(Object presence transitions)
+ + + + + + +
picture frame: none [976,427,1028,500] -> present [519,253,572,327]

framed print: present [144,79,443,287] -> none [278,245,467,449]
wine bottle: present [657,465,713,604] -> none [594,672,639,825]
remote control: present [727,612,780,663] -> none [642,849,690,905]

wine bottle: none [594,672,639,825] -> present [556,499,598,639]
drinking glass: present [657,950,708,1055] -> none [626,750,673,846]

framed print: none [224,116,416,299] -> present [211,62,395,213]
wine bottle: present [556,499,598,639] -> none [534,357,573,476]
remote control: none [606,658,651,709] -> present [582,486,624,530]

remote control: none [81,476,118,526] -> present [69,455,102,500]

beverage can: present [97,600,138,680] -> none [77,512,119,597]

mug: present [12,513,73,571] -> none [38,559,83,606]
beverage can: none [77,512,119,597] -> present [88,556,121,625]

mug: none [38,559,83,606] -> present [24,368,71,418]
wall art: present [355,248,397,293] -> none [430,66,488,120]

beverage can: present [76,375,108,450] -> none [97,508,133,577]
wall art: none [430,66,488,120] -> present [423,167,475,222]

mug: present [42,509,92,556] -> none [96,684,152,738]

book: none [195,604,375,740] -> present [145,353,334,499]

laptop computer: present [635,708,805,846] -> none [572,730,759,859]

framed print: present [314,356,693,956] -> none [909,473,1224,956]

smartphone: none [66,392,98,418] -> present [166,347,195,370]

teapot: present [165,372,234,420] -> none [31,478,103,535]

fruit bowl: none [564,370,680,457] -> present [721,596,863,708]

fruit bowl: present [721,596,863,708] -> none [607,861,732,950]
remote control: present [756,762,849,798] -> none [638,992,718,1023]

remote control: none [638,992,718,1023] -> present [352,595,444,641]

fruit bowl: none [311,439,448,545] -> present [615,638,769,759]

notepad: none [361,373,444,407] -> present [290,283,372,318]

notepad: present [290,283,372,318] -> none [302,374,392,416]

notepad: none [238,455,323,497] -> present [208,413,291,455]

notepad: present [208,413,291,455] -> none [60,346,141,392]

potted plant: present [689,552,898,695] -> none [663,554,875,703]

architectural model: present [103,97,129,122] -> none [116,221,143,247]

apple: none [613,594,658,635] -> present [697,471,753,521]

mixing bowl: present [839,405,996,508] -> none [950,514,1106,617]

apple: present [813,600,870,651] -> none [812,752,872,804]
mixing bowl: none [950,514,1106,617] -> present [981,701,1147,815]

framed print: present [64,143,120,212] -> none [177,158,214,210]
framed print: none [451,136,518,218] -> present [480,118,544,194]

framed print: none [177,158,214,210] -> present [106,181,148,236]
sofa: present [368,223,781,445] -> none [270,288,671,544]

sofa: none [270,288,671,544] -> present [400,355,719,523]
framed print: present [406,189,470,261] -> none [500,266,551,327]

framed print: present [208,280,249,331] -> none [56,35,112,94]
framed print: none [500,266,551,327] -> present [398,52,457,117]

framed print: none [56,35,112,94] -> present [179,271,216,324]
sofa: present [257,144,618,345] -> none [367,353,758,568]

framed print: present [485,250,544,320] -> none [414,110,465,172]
+ + + + + + +
Exact duplication is required for the lines above, from the line that contains "remote control: none [606,658,651,709]" to the line that contains "architectural model: present", inclusive; omit all others.

◆ SOLUTION FOR THIS PROBLEM
remote control: none [606,658,651,709] -> present [582,486,624,530]

remote control: none [81,476,118,526] -> present [69,455,102,500]

beverage can: present [97,600,138,680] -> none [77,512,119,597]

mug: present [12,513,73,571] -> none [38,559,83,606]
beverage can: none [77,512,119,597] -> present [88,556,121,625]

mug: none [38,559,83,606] -> present [24,368,71,418]
wall art: present [355,248,397,293] -> none [430,66,488,120]

beverage can: present [76,375,108,450] -> none [97,508,133,577]
wall art: none [430,66,488,120] -> present [423,167,475,222]

mug: present [42,509,92,556] -> none [96,684,152,738]

book: none [195,604,375,740] -> present [145,353,334,499]

laptop computer: present [635,708,805,846] -> none [572,730,759,859]

framed print: present [314,356,693,956] -> none [909,473,1224,956]

smartphone: none [66,392,98,418] -> present [166,347,195,370]

teapot: present [165,372,234,420] -> none [31,478,103,535]

fruit bowl: none [564,370,680,457] -> present [721,596,863,708]

fruit bowl: present [721,596,863,708] -> none [607,861,732,950]
remote control: present [756,762,849,798] -> none [638,992,718,1023]

remote control: none [638,992,718,1023] -> present [352,595,444,641]

fruit bowl: none [311,439,448,545] -> present [615,638,769,759]

notepad: none [361,373,444,407] -> present [290,283,372,318]

notepad: present [290,283,372,318] -> none [302,374,392,416]

notepad: none [238,455,323,497] -> present [208,413,291,455]

notepad: present [208,413,291,455] -> none [60,346,141,392]

potted plant: present [689,552,898,695] -> none [663,554,875,703]

architectural model: present [103,97,129,122] -> none [116,221,143,247]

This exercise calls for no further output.